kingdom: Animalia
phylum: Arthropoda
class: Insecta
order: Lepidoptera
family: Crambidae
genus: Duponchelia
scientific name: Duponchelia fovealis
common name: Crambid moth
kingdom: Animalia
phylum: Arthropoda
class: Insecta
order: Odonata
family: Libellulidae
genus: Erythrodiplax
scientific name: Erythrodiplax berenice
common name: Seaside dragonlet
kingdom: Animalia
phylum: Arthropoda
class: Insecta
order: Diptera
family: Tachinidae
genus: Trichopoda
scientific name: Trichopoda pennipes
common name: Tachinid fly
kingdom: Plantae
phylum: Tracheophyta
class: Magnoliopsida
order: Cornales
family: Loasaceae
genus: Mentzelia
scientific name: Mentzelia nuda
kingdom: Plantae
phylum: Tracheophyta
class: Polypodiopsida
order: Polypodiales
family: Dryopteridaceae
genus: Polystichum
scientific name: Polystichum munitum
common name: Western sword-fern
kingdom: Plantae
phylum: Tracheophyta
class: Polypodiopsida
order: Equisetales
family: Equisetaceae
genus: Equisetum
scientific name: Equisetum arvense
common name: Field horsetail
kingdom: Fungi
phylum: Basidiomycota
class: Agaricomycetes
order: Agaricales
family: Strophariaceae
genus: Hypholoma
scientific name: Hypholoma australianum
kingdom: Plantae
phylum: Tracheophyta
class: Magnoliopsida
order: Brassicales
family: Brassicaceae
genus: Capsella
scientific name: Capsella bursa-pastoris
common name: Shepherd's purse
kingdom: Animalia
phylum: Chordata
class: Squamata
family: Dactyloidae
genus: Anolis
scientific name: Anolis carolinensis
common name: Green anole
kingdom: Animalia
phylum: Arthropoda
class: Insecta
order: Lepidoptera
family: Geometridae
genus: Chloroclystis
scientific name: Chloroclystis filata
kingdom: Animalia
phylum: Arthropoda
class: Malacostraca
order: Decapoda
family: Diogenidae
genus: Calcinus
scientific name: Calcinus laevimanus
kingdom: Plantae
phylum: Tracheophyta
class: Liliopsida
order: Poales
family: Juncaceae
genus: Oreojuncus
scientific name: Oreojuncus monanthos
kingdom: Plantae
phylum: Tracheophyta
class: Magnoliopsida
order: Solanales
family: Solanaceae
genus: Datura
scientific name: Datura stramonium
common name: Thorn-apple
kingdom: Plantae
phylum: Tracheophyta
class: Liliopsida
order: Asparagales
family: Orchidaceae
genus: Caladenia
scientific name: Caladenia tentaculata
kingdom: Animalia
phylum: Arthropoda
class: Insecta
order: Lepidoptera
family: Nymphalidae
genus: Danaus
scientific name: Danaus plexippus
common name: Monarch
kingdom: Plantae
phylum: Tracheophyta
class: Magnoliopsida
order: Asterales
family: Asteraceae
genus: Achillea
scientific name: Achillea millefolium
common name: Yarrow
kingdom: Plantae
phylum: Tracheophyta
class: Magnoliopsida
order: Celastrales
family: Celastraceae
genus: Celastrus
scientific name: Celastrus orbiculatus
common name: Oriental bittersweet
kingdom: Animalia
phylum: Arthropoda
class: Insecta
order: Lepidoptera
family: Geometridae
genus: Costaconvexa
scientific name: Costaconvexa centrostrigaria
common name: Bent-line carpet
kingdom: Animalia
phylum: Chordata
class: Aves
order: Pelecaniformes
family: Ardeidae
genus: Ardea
━━━━
__What you are asked to do__
Copy the listing again, word for word, from the line containing "common name: Seaside dragonlet" down to the line containing "common name: Field horsetail", both included.

__The answer__
common name: Seaside dragonlet
kingdom: Animalia
phylum: Arthropoda
class: Insecta
order: Diptera
family: Tachinidae
genus: Trichopoda
scientific name: Trichopoda pennipes
common name: Tachinid fly
kingdom: Plantae
phylum: Tracheophyta
class: Magnoliopsida
order: Cornales
family: Loasaceae
genus: Mentzelia
scientific name: Mentzelia nuda
kingdom: Plantae
phylum: Tracheophyta
class: Polypodiopsida
order: Polypodiales
family: Dryopteridaceae
genus: Polystichum
scientific name: Polystichum munitum
common name: Western sword-fern
kingdom: Plantae
phylum: Tracheophyta
class: Polypodiopsida
order: Equisetales
family: Equisetaceae
genus: Equisetum
scientific name: Equisetum arvense
common name: Field horsetail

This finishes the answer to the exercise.